■ WHAT YOU NEED TO DO ■
All lines from the entries below that contain the string "settings" should be copied out.

■ INFORMATION SUPPLIED ■

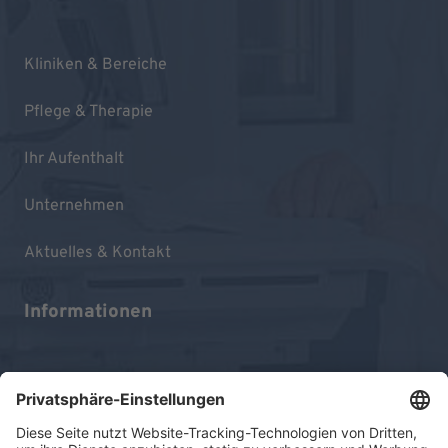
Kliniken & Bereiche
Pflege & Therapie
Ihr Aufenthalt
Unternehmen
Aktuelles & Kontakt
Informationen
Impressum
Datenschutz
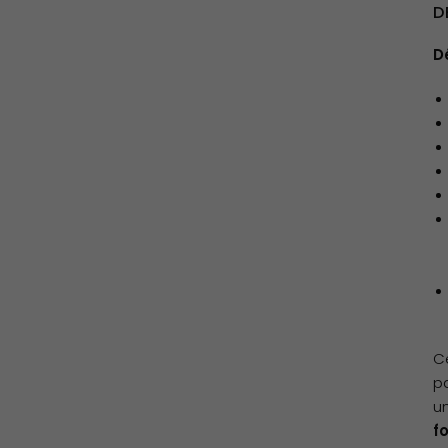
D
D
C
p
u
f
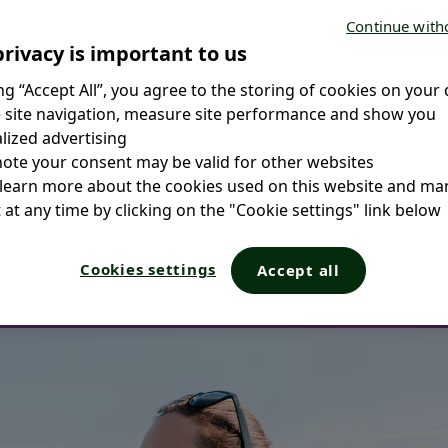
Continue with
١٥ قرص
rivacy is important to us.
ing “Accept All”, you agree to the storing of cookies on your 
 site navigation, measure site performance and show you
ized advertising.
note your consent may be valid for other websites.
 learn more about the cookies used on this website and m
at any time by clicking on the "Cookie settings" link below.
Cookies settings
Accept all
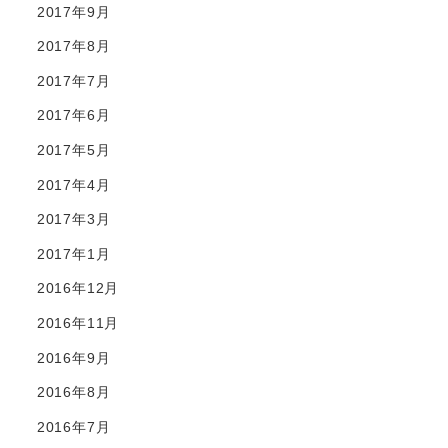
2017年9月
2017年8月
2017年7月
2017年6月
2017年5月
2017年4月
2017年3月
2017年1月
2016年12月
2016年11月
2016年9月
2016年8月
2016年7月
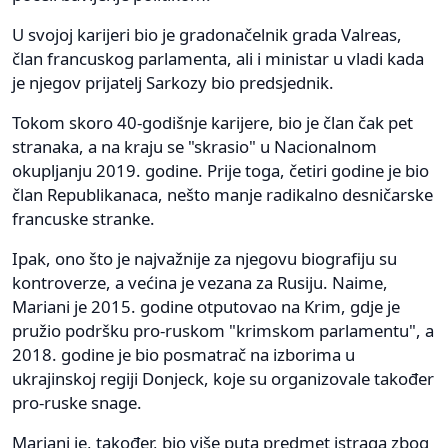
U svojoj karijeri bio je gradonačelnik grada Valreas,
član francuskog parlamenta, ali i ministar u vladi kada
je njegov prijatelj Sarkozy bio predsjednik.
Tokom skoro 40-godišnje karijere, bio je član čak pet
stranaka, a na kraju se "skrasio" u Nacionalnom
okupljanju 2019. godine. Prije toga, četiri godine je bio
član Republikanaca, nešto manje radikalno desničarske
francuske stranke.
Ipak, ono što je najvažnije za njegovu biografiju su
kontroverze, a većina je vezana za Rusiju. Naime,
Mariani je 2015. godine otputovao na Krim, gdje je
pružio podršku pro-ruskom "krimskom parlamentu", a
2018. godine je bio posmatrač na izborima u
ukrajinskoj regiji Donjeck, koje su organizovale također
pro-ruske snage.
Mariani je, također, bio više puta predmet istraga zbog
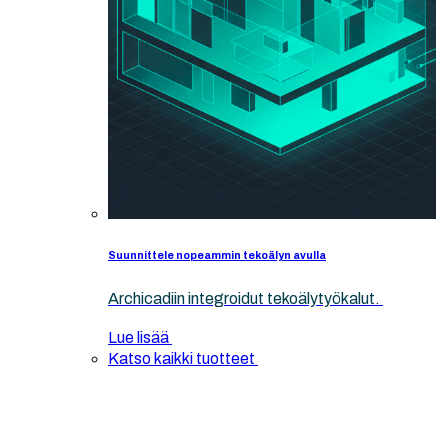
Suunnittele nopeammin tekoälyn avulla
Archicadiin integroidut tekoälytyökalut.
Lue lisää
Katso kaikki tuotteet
==
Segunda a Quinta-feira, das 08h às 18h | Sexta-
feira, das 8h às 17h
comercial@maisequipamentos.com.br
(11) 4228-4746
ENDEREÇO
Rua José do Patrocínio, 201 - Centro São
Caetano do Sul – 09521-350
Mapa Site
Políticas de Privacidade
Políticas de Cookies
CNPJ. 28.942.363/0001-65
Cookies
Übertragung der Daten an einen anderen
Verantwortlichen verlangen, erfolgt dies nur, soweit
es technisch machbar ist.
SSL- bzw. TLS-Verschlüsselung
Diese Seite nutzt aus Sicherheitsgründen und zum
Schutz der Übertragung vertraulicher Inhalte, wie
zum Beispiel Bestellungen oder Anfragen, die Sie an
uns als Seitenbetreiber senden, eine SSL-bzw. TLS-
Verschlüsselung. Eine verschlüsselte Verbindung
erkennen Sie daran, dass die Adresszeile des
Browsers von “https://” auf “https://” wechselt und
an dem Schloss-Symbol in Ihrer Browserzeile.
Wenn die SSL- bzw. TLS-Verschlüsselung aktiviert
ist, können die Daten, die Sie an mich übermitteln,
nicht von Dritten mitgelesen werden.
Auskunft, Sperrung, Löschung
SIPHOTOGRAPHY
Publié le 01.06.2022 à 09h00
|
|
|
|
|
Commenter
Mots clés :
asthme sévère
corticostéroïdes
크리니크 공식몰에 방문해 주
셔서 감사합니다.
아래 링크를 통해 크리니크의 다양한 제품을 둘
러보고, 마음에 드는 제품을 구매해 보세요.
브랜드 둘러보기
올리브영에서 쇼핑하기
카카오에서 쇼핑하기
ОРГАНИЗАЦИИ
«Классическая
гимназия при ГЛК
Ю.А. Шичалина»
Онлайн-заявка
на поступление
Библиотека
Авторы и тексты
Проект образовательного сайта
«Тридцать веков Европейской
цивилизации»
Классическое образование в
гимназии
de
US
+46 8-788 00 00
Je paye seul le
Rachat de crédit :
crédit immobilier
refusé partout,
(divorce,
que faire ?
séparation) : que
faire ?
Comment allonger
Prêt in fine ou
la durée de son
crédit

■ TASK SOLUTION ■
at any time by clicking on the "Cookie settings" link below.
Cookies settings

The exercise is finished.